Pourquoi un virage musical ? Parce que, tout simplement, Pain of Salvation ne fait plus dans le metal prog. Pour des raisons confuses, Gildenlöw n'a jamais voulu être associé à ce style et avec "Road Salt" toute ambiguïté est désormais éliminée puisque l'on y retrouve quasiment pas de soli, des claviers très limités qui n'ont jamais le rôle de lead et un son cru mais jamais metal. Le style en devient de fait indéfinissable, marqué à la foi par le blues ('Tell Me You Don't Know'), le hard rock ('Linoleum'), des touches psychédéliques ('Where it Hurts'), des touches grunges ("Curiosity" aurait pu être sur le dernier Pearl Jam, non ?) et même des bizarreries, comme 'Sleeping Under The Stars', directement tiré du "California" de Mr. Bungle.
Nous voici donc face à un joyeux fourre tout qui passe pourtant sans problème grâce à un son abrasif et monolithique. La route est aride et l'album est un chemin de croix qui s'écoute presque dans la souffrance avec un son de guitare très épais et cru, parfois à la limite du fatiguant. Des sentiments comme l'impuissance, ou la douleur de certains choix naissent naturellement et avec réalisme dans les paroles de Gildenlöw... Rarement le thème du sexe ne m'aura autant secoué dans un morceau qu'avec ce "Sisters" bouleversant. C'est aussi ça "Road Salt": une histoire qui s'écoute.

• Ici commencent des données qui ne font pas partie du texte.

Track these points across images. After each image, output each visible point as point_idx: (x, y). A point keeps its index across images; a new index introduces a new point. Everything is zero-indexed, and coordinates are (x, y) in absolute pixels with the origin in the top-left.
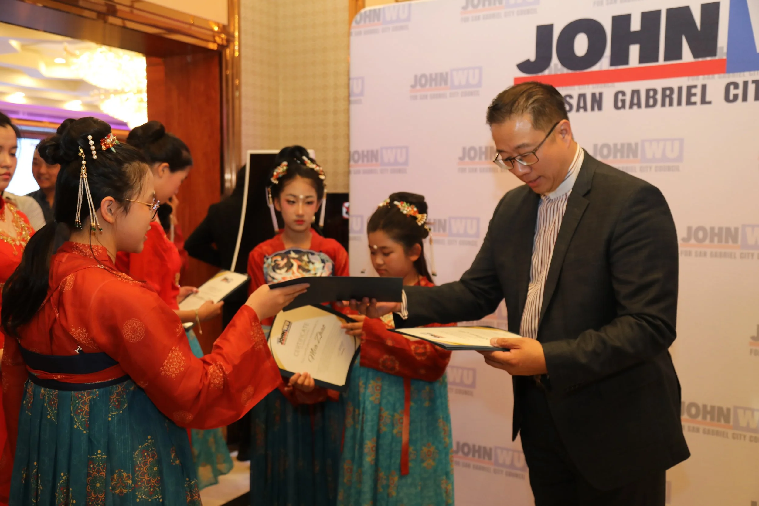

Malheureusement, si tous les éléments pour se réjouir sont là, il faut y mettre un bémol. Si l'album est agréable en tant qu'entité, peu de morceaux se démarquent. Certains titres sont très anecdotiques ('Of Dust', le poussif 'Innocence', 'She Likes To Hide', etc...) et d'autres morceaux ne sont pas non plus fabuleux. Ainsi 'Road Salt' s'avère intense mais trop mièvre, 'Darkness of Mine' est sympa mais sans rythme, 'No Way' dont le solo semble improvisé nous fait regretter les interventions phrasées dont on avait l'habitude, etc. Il est par ailleurs dommage de constater que sur des format plus ramassés, P.O.S. pêche par manque de mélodie, tout simplement (cf. le très laborieux 'No Way' où rien ne fait prendre le morceau, ni riff, ni ligne de chant...).
Tout cela donne donc un résultat mitigé. Le nouveau visage du groupe est très séduisant, et surtout très crédible tant il semble coller naturellement à ce que veulent transmettre les musiciens. Seulement, les morceaux ne sont pas tous à la hauteur, et un goût de 'trop peu' reste irrémédiablement en bouche. Reste à voir ce que donnera la suite, et à mesurer à quel point ce double album moyen aurait pu être un simple album fabuleux.